I would say portraits from both the front and rear cameras are an advantage for the iPhone 12 Pro Max, while the zoom range on the Galaxy Note 20 Ultra absolutely blows the iPhone away. That probably means the iPhone 12 Pro Max is going to be the better choice for most users, but it certainly depends on your needs.
Nighttime photos are a completely different story as the iPhone’s hardware and software advantage come to bear. Here’s a sampling of night photos taken with the iPhone 12 Pro Max with Night Mode.
And then here are the same photos with the Galaxy Note 20 Ultra.
Both do a fine job but the iPhone 12 Pro Max is better at reproducing natural lighting rather than just boosting the light that is already there.

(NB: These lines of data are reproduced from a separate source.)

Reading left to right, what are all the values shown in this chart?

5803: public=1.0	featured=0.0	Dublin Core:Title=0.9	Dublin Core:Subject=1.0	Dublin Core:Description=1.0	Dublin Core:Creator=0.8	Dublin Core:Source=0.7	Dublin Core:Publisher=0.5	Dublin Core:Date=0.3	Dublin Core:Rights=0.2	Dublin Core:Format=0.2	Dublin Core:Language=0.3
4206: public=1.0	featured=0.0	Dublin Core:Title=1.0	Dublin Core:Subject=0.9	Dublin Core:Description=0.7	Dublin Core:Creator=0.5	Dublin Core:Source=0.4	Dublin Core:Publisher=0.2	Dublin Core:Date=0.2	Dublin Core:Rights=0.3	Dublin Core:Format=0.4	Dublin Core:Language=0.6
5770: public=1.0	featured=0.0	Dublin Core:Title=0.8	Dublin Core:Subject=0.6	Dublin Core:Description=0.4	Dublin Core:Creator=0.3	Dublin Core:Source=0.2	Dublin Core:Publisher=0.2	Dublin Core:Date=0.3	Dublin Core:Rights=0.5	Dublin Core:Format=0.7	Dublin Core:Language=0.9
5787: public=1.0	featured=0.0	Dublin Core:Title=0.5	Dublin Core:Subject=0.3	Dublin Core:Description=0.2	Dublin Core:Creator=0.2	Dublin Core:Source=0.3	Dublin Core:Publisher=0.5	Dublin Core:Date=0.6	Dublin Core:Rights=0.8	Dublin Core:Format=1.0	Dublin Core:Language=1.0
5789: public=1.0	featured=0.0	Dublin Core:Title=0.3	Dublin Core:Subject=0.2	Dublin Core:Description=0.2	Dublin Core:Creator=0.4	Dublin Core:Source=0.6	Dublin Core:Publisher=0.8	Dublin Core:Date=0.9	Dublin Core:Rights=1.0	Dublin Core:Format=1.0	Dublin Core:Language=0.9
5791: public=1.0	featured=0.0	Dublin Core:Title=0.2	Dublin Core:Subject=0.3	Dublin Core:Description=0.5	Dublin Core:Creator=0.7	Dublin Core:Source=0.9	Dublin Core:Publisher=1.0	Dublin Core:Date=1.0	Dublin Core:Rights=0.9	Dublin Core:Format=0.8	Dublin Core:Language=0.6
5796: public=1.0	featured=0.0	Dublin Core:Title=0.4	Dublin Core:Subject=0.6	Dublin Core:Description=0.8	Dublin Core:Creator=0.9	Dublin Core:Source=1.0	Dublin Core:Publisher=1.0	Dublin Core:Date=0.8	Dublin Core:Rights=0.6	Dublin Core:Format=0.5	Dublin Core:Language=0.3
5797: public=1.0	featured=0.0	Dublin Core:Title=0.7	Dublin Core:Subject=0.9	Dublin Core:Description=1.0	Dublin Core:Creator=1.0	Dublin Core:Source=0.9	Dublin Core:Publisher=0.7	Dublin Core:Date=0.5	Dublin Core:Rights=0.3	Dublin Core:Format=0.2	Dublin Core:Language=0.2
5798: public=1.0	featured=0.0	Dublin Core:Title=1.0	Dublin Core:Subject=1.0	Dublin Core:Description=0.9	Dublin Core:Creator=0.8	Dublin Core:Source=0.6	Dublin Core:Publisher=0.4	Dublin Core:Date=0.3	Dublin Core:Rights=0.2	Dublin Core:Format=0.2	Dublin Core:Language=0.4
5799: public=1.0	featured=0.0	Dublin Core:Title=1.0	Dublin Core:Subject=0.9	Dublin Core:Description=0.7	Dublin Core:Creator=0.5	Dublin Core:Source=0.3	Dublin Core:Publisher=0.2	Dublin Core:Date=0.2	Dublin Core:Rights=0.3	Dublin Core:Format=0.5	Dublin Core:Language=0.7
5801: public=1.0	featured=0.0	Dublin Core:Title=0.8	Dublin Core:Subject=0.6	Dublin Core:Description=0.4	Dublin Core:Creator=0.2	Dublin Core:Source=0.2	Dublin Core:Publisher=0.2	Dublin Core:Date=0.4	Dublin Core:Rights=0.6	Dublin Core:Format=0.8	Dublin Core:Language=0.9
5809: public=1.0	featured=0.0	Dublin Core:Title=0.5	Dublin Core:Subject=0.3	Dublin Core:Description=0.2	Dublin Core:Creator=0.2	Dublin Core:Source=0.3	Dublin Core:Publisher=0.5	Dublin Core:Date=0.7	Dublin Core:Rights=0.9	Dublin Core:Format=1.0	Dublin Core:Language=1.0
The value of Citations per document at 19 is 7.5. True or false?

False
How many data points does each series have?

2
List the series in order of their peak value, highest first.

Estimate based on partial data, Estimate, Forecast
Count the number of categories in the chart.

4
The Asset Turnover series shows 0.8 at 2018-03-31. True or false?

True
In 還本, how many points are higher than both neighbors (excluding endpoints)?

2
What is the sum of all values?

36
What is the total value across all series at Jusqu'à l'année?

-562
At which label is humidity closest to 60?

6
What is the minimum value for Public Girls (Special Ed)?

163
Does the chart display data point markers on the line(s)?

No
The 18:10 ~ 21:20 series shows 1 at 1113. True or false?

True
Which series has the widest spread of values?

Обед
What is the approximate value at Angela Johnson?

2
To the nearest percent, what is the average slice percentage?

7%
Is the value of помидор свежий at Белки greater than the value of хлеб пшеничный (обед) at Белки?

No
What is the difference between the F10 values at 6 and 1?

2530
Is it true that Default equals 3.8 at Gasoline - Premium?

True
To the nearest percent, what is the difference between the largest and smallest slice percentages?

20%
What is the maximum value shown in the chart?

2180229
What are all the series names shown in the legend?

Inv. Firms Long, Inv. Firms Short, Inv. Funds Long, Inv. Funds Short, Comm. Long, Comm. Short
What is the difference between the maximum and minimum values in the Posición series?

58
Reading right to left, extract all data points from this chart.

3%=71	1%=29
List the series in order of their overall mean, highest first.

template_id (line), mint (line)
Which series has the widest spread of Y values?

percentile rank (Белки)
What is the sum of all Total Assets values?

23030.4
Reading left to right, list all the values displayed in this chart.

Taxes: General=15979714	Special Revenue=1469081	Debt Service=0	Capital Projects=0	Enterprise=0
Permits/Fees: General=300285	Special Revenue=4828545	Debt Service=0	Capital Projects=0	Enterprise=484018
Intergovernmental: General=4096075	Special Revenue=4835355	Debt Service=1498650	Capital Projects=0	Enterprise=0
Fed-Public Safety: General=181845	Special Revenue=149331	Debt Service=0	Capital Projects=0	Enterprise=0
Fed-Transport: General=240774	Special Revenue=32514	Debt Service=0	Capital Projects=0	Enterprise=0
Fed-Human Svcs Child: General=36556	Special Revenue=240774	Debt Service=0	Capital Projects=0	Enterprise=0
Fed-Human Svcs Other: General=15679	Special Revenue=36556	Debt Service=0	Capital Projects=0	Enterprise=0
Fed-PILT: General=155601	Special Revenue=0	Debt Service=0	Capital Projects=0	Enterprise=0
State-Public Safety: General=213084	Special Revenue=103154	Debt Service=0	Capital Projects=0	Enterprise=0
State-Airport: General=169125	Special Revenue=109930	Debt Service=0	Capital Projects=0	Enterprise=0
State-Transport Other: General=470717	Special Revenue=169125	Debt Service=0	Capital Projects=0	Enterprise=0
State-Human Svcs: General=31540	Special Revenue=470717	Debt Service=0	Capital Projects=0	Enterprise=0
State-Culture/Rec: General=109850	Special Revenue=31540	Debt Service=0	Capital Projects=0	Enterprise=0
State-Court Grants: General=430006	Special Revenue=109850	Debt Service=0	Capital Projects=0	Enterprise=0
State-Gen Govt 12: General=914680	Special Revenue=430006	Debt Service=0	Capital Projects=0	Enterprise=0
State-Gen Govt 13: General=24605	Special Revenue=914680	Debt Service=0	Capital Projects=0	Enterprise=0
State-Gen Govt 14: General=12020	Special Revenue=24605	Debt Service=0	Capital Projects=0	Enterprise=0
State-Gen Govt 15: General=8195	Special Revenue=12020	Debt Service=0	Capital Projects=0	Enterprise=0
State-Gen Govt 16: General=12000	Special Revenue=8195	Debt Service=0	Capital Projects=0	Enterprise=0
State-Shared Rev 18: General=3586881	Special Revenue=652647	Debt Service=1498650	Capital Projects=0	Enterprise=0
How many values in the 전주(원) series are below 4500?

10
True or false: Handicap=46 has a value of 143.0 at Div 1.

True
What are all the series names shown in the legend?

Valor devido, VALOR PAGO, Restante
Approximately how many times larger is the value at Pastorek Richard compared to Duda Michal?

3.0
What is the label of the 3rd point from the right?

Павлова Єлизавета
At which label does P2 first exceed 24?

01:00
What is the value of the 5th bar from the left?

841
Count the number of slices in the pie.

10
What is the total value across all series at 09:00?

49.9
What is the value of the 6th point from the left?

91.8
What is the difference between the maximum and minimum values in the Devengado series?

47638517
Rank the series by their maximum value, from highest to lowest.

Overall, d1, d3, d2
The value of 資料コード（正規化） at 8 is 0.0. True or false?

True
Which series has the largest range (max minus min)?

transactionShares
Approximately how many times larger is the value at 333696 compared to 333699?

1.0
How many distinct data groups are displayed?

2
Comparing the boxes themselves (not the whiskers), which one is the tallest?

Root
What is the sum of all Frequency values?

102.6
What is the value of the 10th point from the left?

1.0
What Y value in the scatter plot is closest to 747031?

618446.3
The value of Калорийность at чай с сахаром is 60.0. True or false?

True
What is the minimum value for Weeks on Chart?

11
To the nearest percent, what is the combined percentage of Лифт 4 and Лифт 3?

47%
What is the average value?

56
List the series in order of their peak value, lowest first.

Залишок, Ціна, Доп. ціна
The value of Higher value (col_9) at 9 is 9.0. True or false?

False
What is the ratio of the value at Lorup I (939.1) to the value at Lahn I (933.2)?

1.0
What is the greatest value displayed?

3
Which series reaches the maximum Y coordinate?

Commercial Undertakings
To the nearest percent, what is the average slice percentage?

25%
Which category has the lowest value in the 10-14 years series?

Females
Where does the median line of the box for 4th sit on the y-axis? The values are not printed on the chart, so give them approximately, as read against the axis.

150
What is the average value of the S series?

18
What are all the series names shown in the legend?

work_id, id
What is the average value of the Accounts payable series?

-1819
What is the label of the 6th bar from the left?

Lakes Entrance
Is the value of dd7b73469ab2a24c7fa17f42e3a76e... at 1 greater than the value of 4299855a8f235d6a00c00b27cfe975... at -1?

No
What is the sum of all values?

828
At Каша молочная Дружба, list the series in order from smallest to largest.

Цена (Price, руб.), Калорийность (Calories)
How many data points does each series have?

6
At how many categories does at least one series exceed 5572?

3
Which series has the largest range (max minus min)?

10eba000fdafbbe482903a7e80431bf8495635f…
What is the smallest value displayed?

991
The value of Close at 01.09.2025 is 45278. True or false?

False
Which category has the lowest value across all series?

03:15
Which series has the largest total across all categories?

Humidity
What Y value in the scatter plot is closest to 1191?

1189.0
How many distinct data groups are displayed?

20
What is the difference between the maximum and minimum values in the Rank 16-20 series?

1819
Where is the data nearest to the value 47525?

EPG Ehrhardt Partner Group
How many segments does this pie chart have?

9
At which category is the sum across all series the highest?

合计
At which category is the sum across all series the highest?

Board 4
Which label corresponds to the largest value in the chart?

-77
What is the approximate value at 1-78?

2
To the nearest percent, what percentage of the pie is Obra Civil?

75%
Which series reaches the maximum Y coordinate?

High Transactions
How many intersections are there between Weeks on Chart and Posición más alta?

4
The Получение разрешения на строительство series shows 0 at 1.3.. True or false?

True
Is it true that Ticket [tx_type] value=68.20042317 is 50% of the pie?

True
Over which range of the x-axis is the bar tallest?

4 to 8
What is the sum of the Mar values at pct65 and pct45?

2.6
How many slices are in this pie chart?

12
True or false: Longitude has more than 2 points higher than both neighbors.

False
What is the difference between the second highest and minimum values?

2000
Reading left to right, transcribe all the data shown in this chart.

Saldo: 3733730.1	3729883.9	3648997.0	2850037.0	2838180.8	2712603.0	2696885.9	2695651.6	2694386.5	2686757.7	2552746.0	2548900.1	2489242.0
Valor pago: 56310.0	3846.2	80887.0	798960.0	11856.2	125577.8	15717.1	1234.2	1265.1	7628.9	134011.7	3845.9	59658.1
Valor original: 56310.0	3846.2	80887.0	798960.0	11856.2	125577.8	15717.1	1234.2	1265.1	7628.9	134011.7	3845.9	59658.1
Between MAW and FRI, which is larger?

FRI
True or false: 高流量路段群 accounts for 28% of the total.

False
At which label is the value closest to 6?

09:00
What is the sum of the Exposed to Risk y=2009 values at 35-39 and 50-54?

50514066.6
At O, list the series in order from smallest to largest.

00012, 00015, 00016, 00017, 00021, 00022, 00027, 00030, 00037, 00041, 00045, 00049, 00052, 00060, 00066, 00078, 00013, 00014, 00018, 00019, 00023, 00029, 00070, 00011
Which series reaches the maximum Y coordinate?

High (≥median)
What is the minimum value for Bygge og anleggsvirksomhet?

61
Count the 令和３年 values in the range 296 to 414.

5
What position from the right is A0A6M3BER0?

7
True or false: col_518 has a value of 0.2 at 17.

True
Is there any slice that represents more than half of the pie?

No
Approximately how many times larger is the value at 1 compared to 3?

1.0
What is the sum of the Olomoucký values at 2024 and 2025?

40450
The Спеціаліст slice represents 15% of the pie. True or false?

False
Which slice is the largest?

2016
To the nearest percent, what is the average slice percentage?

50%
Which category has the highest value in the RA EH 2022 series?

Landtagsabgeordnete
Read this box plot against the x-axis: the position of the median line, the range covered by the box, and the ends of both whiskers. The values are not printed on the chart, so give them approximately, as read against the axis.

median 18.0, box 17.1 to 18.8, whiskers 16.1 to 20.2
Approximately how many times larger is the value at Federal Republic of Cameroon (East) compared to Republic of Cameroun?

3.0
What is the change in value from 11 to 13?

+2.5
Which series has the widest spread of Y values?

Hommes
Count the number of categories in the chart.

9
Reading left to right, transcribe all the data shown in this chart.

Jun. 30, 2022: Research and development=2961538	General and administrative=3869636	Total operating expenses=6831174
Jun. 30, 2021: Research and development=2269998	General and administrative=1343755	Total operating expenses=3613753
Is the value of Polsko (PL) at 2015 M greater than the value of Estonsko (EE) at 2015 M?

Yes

Both of these cameras produce fantastic results but the iPhone 12 Pro Max is more consistent in most situations, which is ultimately more important than getting the occasional telephoto shot that would be otherwise out of range.
Winner: iPhone 12 Pro Max
Overall winner: iPhone 12 Pro Max
The iPhone 12 Pro Max doesn’t run away with this one, but I have to say, it is the more complete package for users who don’t have an operating system preference.
The iPhone 12 Pro max delivers an excellent array of cameras, an unbeatable processor, a striking new design and unmatched software support that means you could be using this phone for 4-5 years while still getting all of the latest updates from Apple.
By comparison, the Galaxy Note 20 Ultra delivers a unique experience with the S Pen that can’t be matched by the iPhone, a similarly excellent camera experience and a beautiful design that should hold up throughout the next few phone generations. However, software support comes up short of Apple’s and the Snapdragon 865+ will show its age long before the A14 Bionic.
While both devices are excellent, most users are better served by the iPhone 12 Pro Max.